韓国人被爆者が多く暮らす「韓国のヒロシマ」でも犠牲者悼む

広島への原爆投下から77年となった6日、韓国人被爆者が多く暮らす韓国南部の町でも慰霊祭が行われました。

韓国南部のハプチョン(陜川)には、日本の植民地時代に広島や長崎に渡って被爆した多くの人が暮らしていることから「韓国のヒロシマ」とも呼ばれていて、例年8月6日に合わせて慰霊祭を行っています。

6日は、韓国の被爆者団体の関係者や地元の人たちが参列して、被爆者の位はいが納められているお堂の前で伝統の儀式が行われ、参列者は次々と花を手向け、原爆の犠牲者を悼んでいました。

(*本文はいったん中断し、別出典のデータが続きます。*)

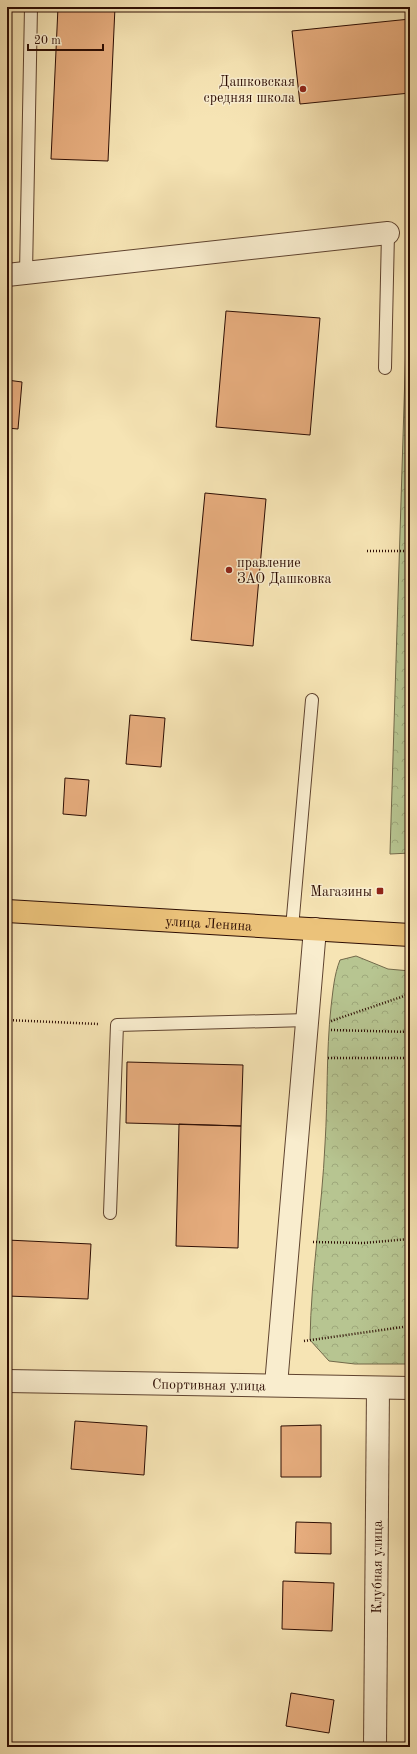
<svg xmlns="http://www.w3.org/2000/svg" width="417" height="1754" font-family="'Old Standard TT',serif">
	<defs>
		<pattern id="park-crowns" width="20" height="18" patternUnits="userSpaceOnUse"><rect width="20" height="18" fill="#b7c591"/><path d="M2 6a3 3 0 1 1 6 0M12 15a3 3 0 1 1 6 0" fill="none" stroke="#9ea87b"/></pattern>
	</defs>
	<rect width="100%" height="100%" fill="#f6e4b4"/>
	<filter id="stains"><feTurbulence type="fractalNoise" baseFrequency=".005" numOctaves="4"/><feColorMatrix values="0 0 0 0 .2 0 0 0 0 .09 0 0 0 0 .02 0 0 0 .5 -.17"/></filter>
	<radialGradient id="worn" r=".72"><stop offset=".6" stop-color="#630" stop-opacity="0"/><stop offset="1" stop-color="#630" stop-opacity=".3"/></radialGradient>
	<path fill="url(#park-crowns)" stroke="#72694a" d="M409 245 410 853 390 854V853Z
		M356 956 388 969 410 971V1364H355L329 1361 310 1340C311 1275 322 1209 325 1144 328 1098 326 1053 331 1007 333 991 334 975 340 960Z"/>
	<path fill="#e7ad7e" stroke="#2d0d03" d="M58 7H115L108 161 51 159Z
		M410 19V93L300 104 292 31Z
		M226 311 320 318 310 435 216 427Z
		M7 380 22 382 18 429 7 428Z
		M205 493 266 499 253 646 191 640Z
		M130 715 165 718 161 767 126 764Z
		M65 778 89 780 86 816 63 814Z
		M127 1062 243 1065 241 1126 126 1123Z
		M179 1124 241 1126 238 1248 176 1246Z
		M7 1240 91 1244 88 1299 7 1296Z
		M75 1421 147 1426 144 1475 71 1469Z
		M321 1425V1477H281V1426Z
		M296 1522 331 1523V1554L295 1553Z
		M283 1581 334 1583 332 1631 282 1629Z
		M291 1693 334 1700 329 1733 286 1726Z"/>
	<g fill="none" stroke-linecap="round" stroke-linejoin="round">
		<g stroke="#5f432f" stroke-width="14">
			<path id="service" d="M26 273 31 7
				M385 368 388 233
				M292 928 312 700
				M110 1213 117 1025 307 1020"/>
		</g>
		<g stroke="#5f432f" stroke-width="24">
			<g id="minor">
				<path d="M7 275 388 233"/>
				<path id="s1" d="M7 1381 410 1388"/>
				<path d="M276 1385 315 929"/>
				<path id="s2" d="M375 1747 378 1388"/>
			</g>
		</g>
		<g stroke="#2d0d03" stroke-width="24">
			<g id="primary">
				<path id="s3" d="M7 911 410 935"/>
			</g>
		</g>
		<path stroke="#2d0d03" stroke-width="2.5" stroke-dasharray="1 2" stroke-linecap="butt" d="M367 551H410
			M7 1020 98 1024
			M331 1021 410 994
			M331 1030 410 1032
			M328 1058H410
			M313 1242 363 1243 410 1239
			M304 1341 410 1326"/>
		<use href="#service" stroke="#f9edce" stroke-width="12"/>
		<use href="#minor" stroke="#f9edce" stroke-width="22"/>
		<use href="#primary" stroke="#ebc27a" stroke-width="22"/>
	</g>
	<g fill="#8f2418" stroke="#f9edce" stroke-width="1.5">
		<circle cx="303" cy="89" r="4"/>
		<circle cx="229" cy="570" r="4"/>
		<rect x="376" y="887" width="8" height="8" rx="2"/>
	</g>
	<g text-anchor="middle" stroke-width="3" stroke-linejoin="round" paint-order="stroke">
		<g font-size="14" fill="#2d0d03" stroke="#f9edce" text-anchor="end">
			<text x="295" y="86">Дашковская<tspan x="295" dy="16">средняя школа</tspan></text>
			<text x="237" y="567" text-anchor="start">правление<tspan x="237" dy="16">ЗАО Дашковка</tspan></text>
			<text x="372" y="896">Магазины</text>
		</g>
		<g font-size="14" fill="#2d0d03" stroke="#f9edce">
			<text dy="5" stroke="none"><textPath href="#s3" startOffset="202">улица Ленина</textPath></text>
			<text dy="5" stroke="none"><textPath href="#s1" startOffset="202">Спортивная улица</textPath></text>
			<text dy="5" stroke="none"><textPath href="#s2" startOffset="180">Клубная улица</textPath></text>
		</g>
	</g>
	<rect width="417" height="1754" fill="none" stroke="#f6e4b4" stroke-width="24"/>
	<rect x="8" y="8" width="401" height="1738" fill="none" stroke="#2d0d03" stroke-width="2"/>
	<rect x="12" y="12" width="393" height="1730" fill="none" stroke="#2d0d03"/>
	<path d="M28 44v6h75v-6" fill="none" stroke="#2d0d03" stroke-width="2"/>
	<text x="34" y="44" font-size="12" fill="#2d0d03" stroke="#f9edce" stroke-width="3" paint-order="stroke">20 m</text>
	<rect width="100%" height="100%" filter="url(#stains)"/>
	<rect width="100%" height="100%" fill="url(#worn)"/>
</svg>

広島で胎内被爆した韓国原爆被害者協会のイ・ギュヨル(李圭烈)会長(76)は「犠牲者を思うと涙が浮かぶ。ロシアがウクライナに侵攻して核兵器の使用をためらわないようなことを言っているが、核兵器を持つ国が無くなることを願う」と話していました。

韓国には、被爆者健康手帳の交付を受けたおよそ1800人が住んでいますが、高齢化が進む中で、被爆者に対する社会の関心をどう高めるかが課題となっていてハプチョンでは現在、新たな追悼施設の建設が検討されているということです。